Bastani se protege de lo que serán las potenciales críticas a su entusiasmo utópico, incapaces de ser propositivas. Pero la compulsión propositiva contrasta con la completa falta de diálogo (por olvido o prudencia) en relación con problemas como la reproducción social, entre otros. Autoras como Silvia Federici han criticado el «continuado affaire amoroso con el “fragmento de las máquinas” de Marx» (Revolution at Point Zero). Propuestas próximas, como la política de la alienación xenofeminista (sensible, por cierto, al problema de la diferencia), así como el debate más amplio en torno a un universal no eurocéntrico, implican una reflexión más exigente, incluso en un manifiesto. No basta con decir que el Estado-nación retorna por la necesidad que impone «su rápida y efectiva acción» contra la impotencia del localismo y el culto al globalismo, porque «es hora de hacer historia nuevamente». La afirmación de que «la cuestión no es cambiar las palabras que usamos sino la realidad que designan» se antoja insuficiente. Y no tanto por una compulsión anti-institucional, retórica o «inmediatista». Simplemente resulta asombroso que Bastani celebre la espectacular curva de desarrollo de compañías como Boston Dynamics sin reparar en nada más. Siendo breves, el proyecto de la postescasez mediante la automatización requiere a su vez una reflexión crítica en torno a la propia automatización.

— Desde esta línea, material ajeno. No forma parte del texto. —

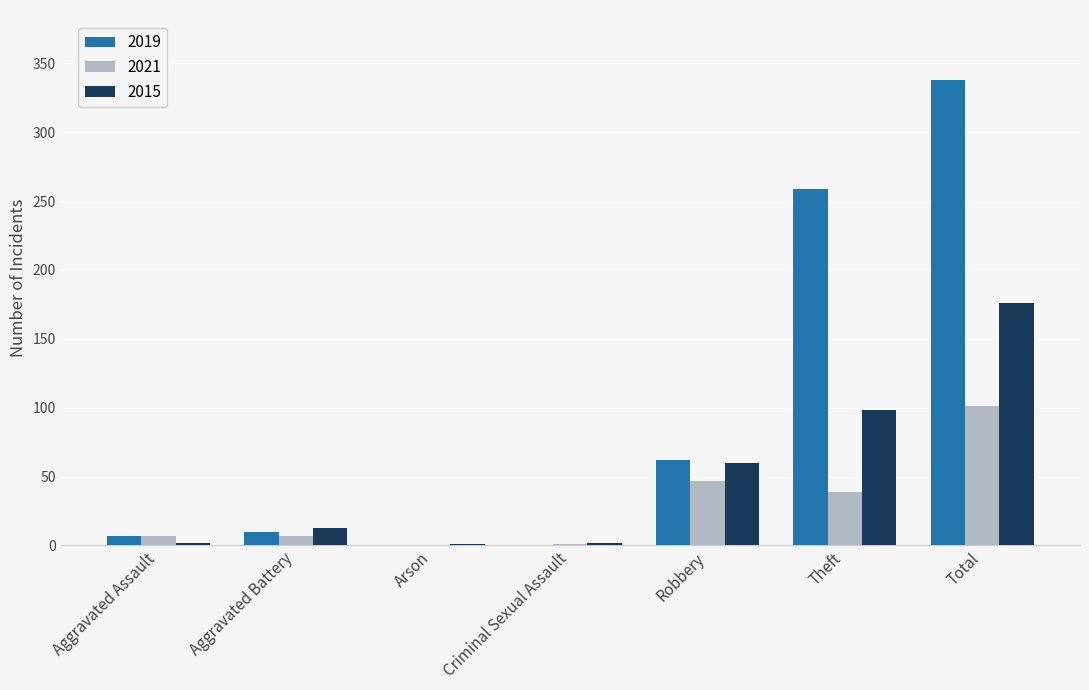

What is the sum of the 2021 values at Criminal Sexual Assault and Theft?

40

Aunque Bastani afirme que el comunismo «será lujoso o no será» y que una vida de abundancia difuminará «la diferencia entre lo útil y lo bello», y a pesar, también, de haber acompañado su obra de interesantes citas de poetas y artistas, encontramos pocos rastros de una actitud experimental en su manifiesto: su afán por demostrar cuantitativa y técnicamente la viabilidad de una alternativa al capitalismo (con el recurso incesante de cálculos monetarios) da a su texto un aire alternativista y tecnocrático.
La ausencia de la Internacional Situacionista en el debate en torno al post-trabajo es intrigante, aunque lo dicho sobre el Estado pueda explicarlo. Casi sesenta años después de su publicación, un texto como Los situacionistas y la automatización, del pintor situacionista Asger Jorn, resulta aún brillante. Jorn defiende, contra los tecnócratas y sociólogos que prefieren «establecer la automatización primero para después decidir su uso», que la automatización ha de ser implantada «según una finalidad contraria a su propio establecimiento». Es decir, entre el «derrotismo» y el «optimismo idiota» apuesta, no tanto por una abundancia «más allá de toda imaginación» (Bastani), sino por una «imaginación activa» que pueda «superar la realización de la automatización misma» (Jorn). La pregunta política determinante, por tanto, para evitar que el futuro se convierta en la hipertrofia de las bajezas del presente, no pasa por saber si la automatización es posible o no, sino por una reflexión que no posponga la pregunta en torno a qué tipos de automatización deseamos y somos capaces de imaginar. Lo cual implica cuestionar, más allá de su acelerada inevitabilidad, las premisas sobre las que se sostiene la automatización tal como se nos impone hoy.
Cuando estalló la revolución de 1917, un poeta de apellido Gástev se apresuró en introducir el taylorismo con un ímpetu que nada tenía a envidiar al más ambicioso empresario americano, hasta convencer a un Lenin reticente de sus virtudes. Lo que nos preguntamos es si la automatización del siglo XXI encontrará a sus artistas y pensadores antes de toparse con aquellos que, en nombre de la urgencia, han decidido dejar la poesía para más tarde.